Thursday, October 03, 2013

Everything you ever wanted to know about Freemasonry but never dreamed of asking

Stop right there. Another title I thought of giving this post was: The Michael Voris nobody knows. Why? Because everyone who has heard of Voris knows him from his daily 3-5-minute video clips. Because many think he's unstudied, dogmatic, doctrinaire, and annoyingly unsubtle. But few are acquainted with his lengthy investigative reports, where I think he is often at his best. Here his topics are well researched, his positions nuanced, his presentations articulate, and his arguments well-supported.


The topic here is one that few Catholics give much "mental space" to, but I've heard is well worth considering. I listened to the entire lengthy presentation this evening, and I'm convinced there's more to the issue than usually meets the eye. The best part of the presentation, in my view, was after he begins discussing Cecil Rhodes and his Freemason-inspired vision for the world, which takes him all the way up to the Council on Foreign Relations and the United Nations.

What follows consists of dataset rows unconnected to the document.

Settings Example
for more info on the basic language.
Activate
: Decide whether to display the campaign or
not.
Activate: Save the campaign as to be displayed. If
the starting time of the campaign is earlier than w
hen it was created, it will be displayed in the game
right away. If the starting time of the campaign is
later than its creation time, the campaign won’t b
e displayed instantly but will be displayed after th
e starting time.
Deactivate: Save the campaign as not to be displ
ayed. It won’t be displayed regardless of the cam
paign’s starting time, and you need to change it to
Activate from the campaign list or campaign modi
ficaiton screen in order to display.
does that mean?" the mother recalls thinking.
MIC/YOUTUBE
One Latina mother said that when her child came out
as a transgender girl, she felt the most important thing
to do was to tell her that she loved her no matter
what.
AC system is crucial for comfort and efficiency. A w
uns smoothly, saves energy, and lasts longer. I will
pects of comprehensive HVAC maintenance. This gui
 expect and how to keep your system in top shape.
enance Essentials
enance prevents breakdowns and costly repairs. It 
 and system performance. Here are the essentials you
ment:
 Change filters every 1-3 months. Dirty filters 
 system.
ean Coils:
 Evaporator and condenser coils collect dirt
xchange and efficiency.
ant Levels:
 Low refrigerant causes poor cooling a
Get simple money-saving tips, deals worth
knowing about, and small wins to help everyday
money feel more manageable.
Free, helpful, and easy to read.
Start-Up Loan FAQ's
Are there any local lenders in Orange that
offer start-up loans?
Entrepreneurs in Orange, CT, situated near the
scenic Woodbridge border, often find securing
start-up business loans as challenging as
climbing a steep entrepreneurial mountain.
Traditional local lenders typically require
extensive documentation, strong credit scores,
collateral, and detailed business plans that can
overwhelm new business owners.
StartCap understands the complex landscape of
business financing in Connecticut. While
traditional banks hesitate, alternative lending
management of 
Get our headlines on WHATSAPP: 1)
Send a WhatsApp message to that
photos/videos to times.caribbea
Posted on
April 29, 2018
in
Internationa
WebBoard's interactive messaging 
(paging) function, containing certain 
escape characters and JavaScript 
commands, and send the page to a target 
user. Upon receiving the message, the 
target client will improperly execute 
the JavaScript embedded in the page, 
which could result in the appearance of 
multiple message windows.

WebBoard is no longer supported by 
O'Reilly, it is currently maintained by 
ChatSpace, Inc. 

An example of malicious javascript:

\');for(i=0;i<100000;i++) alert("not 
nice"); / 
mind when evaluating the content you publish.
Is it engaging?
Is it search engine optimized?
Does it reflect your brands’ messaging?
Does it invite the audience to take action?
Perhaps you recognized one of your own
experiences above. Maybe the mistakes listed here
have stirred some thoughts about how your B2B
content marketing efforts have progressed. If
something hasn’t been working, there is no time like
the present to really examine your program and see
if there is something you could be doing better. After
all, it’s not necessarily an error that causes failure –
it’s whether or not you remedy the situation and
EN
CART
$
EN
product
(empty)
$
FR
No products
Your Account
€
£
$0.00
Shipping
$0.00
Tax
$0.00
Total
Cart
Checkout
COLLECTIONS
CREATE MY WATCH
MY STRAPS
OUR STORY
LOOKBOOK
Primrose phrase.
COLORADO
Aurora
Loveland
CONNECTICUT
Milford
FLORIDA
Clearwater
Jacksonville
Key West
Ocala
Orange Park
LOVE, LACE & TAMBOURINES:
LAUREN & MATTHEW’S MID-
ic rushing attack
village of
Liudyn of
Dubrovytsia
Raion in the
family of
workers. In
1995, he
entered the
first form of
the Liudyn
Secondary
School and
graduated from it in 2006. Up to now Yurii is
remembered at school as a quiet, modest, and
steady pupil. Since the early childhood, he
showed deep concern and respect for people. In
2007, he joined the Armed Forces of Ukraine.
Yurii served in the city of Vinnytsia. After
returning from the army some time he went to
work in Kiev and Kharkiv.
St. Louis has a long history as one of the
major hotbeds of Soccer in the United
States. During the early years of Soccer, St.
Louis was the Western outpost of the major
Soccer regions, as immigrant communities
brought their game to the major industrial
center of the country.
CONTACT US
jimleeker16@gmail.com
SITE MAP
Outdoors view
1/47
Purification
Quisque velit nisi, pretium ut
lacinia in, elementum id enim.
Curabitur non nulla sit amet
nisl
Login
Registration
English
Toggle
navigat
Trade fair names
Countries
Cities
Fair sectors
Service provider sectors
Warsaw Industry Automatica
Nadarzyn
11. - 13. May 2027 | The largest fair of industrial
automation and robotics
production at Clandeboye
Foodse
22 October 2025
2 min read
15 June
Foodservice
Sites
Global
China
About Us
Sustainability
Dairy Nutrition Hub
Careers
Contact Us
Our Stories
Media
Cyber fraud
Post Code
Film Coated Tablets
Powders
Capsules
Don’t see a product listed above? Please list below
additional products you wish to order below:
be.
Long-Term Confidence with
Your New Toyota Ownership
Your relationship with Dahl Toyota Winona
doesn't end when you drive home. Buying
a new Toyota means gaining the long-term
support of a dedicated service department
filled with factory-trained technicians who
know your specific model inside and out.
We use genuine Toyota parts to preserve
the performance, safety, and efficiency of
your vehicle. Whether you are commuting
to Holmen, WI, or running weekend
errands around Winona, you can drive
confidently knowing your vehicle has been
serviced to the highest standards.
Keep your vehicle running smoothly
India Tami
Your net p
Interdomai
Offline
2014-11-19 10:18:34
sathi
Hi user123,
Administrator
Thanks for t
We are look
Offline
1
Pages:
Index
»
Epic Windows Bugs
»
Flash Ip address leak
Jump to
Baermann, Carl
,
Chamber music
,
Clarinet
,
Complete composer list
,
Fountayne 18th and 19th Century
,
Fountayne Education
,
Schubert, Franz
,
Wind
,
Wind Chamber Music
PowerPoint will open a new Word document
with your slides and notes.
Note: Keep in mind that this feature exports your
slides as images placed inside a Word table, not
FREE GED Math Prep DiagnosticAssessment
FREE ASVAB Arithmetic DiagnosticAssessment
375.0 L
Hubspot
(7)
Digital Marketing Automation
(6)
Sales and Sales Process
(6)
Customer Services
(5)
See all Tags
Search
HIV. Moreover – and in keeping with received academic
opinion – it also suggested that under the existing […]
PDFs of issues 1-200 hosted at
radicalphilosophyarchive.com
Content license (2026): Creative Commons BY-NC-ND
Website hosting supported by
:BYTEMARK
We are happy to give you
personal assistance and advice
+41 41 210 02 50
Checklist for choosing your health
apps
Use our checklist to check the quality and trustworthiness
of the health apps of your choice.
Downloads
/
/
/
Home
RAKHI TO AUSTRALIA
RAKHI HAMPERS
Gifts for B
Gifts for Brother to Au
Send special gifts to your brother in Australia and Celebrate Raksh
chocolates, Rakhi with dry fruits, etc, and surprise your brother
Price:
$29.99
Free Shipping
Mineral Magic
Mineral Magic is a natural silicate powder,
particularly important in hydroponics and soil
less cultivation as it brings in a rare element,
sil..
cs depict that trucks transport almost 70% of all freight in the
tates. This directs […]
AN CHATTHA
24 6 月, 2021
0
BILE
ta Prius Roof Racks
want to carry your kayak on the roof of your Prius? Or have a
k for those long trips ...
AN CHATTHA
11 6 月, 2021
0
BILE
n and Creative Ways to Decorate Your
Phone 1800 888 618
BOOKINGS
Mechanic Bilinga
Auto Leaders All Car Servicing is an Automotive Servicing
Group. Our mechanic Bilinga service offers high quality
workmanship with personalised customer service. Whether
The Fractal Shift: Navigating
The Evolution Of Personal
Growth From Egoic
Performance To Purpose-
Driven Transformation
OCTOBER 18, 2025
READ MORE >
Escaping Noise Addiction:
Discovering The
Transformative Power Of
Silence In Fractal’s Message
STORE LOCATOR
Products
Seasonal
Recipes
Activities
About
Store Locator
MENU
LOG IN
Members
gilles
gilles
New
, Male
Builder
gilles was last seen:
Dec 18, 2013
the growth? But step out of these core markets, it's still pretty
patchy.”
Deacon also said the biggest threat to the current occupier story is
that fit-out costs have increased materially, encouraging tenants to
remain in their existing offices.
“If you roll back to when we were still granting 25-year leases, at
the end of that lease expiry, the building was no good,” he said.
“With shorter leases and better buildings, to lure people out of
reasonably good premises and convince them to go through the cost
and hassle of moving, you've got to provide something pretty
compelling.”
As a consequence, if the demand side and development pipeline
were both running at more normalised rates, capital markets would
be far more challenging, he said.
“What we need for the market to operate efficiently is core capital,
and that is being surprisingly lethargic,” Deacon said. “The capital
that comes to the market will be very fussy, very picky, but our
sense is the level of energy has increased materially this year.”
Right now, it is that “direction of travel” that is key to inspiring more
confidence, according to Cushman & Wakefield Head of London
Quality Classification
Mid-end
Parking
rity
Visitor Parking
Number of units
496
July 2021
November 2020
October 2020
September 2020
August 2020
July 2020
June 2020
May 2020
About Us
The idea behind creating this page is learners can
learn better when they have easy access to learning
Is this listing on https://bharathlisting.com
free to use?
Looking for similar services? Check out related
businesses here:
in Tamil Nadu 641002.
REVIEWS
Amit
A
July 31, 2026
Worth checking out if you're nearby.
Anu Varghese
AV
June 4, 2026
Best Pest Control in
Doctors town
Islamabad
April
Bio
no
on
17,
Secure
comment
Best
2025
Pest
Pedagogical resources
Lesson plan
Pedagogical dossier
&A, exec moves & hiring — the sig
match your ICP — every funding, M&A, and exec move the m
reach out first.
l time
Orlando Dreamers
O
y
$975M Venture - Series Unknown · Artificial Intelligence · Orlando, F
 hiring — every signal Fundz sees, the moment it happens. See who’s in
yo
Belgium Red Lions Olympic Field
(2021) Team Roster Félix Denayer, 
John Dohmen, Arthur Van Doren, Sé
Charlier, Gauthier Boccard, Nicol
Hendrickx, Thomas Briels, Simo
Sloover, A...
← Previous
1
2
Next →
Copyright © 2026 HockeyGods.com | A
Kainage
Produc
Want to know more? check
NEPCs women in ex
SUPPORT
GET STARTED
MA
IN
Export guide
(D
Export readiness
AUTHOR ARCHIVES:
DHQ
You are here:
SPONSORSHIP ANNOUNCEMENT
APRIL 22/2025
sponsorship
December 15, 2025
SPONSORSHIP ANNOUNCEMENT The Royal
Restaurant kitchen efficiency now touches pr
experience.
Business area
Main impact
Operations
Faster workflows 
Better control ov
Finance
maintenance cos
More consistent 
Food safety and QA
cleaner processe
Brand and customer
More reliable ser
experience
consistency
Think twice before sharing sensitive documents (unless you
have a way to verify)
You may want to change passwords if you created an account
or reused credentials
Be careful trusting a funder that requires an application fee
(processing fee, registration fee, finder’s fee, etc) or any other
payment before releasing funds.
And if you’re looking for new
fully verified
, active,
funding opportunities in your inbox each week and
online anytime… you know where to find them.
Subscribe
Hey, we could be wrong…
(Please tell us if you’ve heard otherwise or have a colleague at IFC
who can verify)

Here are three quotations. The first is from a 1922 Foreign Affairs article:
“Obviously there is going to be no peace or prosperity for manking as long as the earth remains divided into 50 or 60 independent states and until some kind of international system is created. The real problem today is that of the world government."
The second is from a 1952 speech by John Foster Dulles to the American Bar Association, in which he addresses how international treaties supersede national laws:
“They are more supreme than ordinary laws... treaty laws can override the Constitution. They can cut across the rights give to the people by their constitutional Bill of Rights.”
The third is from a book entitled Kissinger on the Couch, by retired Navy Admiral Chester Ward:
“The goal of the CFR is submergence of the US sovereignty and national independence into an all-powerful one world government ... this lust to surrender the sovereignty and independence of the United States is pervasive throughout most of the membership ....”
All of this reminds me of the overheated fantasies of Auguste Comte, who thought he could enlist the help of Rome's Jesuits in his quest for an international "scientific" religion replacing God with Man (maybe now he could have succeeded), or Charles Maurras's Action française, which did manage to enlist the tacit support of both Pope St. Pius X and neo-scholastic Thomist Garrigou-Lagrange, despite the anti-supernaturalist fantasy at its humanist core.

A funny world we live in.

Related -- an interesting Canadian example:


The "tour guide" here, Bro Frank Albo, is himself a Freemason.

3 comments:

David L. Gray, M.A.T. said...

Christopher, usually it's our first hunch that is correct. Don't forsake it for Church Militant's FBI expose - at least or most especially the one concerning Freemasonry. I only recommend most of the segment about the Dangers of Freemasonry. Here is the link to my critique of the program - http://www.davidlgray.info/blog/2013/09/critique-michael-voris-freemasonry/

Pertinacious Papist said...

(David Gray) suggests implicitly that I am Christopher, by addressing his comment thusly. FALSE: I am not Christopher. Christopher is my son.

Dust in the wind.

Anonymous Bosch said...

I just watched this presentation by Michael Voris. It's excellent, regardless of what David L. Gray (Yoseph M. Daviyd) may say. I've also read the linked critique by Mr. Gray (Daviyd), which claims considerably more than it delivers. Perhaps there was a detail or two omitted in the Voris presentation (God knows ex-Masons can go on forEVER arguing with each other), but the presentation and background (again, despite what Mr. Gray says) was excellent. But then again, I was never a Freemason. What do I know?